A person who becomes bedridden, does not exercise, or spends most of his time sitting will most likely experience muscle wasting. Unused muscles in bedridden people may exhibit extensive wasting. The muscles are not gone and can be restored to the way they used to be if the person begins to use them again. Those people who must remain in bed might benefit from physical therapy to help keep or improve their muscle tone.
Diseases also cause muscle wasting. Some examples of diseases known to cause muscle atrophy are polio, arthritis, diabetes, muscular dystrophy, Guillain-Barre syndrome, and Lou Gehrig's disease. Other types of disease that directly affect the muscles in a person's body can also result in muscle atrophy.
Trauma to a person's muscles can result in the wasting of the muscles. If the tiny fibers that make up a person's motor nerve are severed or become loose, it can greatly affect the tone of a person's muscle. A person with an injury often experiences a loss of movement. The injury may also result in loss of feeling if the nerves that transfer these sensations are damaged.

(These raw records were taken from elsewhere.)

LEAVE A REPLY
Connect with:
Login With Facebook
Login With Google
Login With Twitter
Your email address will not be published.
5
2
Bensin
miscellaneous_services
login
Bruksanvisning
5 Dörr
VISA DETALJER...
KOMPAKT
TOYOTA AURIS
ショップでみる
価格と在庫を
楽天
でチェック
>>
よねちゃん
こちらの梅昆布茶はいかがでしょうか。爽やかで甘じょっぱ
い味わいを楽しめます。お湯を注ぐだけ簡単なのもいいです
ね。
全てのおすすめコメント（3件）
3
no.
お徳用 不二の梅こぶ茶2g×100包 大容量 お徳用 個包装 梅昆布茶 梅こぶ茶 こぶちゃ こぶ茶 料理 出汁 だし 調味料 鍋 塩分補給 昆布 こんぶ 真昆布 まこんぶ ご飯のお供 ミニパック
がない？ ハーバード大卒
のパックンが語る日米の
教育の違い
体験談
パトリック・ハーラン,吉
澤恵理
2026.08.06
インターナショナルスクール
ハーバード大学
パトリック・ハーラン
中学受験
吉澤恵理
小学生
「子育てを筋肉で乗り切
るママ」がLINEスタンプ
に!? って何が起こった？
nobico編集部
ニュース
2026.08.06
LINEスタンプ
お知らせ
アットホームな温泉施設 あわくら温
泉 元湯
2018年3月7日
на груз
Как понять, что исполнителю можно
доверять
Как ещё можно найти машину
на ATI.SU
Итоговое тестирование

Treatments that may be used for muscle wasting will depend on the reason for the thin muscles. Exercise and physical therapy are most often useful for those who have lost muscle tone become of lack of exercise or movement. Diseases and injuries may require certain medications, hospitalization, therapy, breathing support, feeding support, surgery, or plasmapheresis, a process in which plasma is removed from the body, cleansed, and returned.
Muscle wasting can occur with any muscle in the body and is usually visible to the naked eye. When it is caused by age or lack of movement, many people become used to the lack of muscle tone and can live out their lives without any problems. If it is caused by disease or injury, medical attention and appropriate treatment are usually required.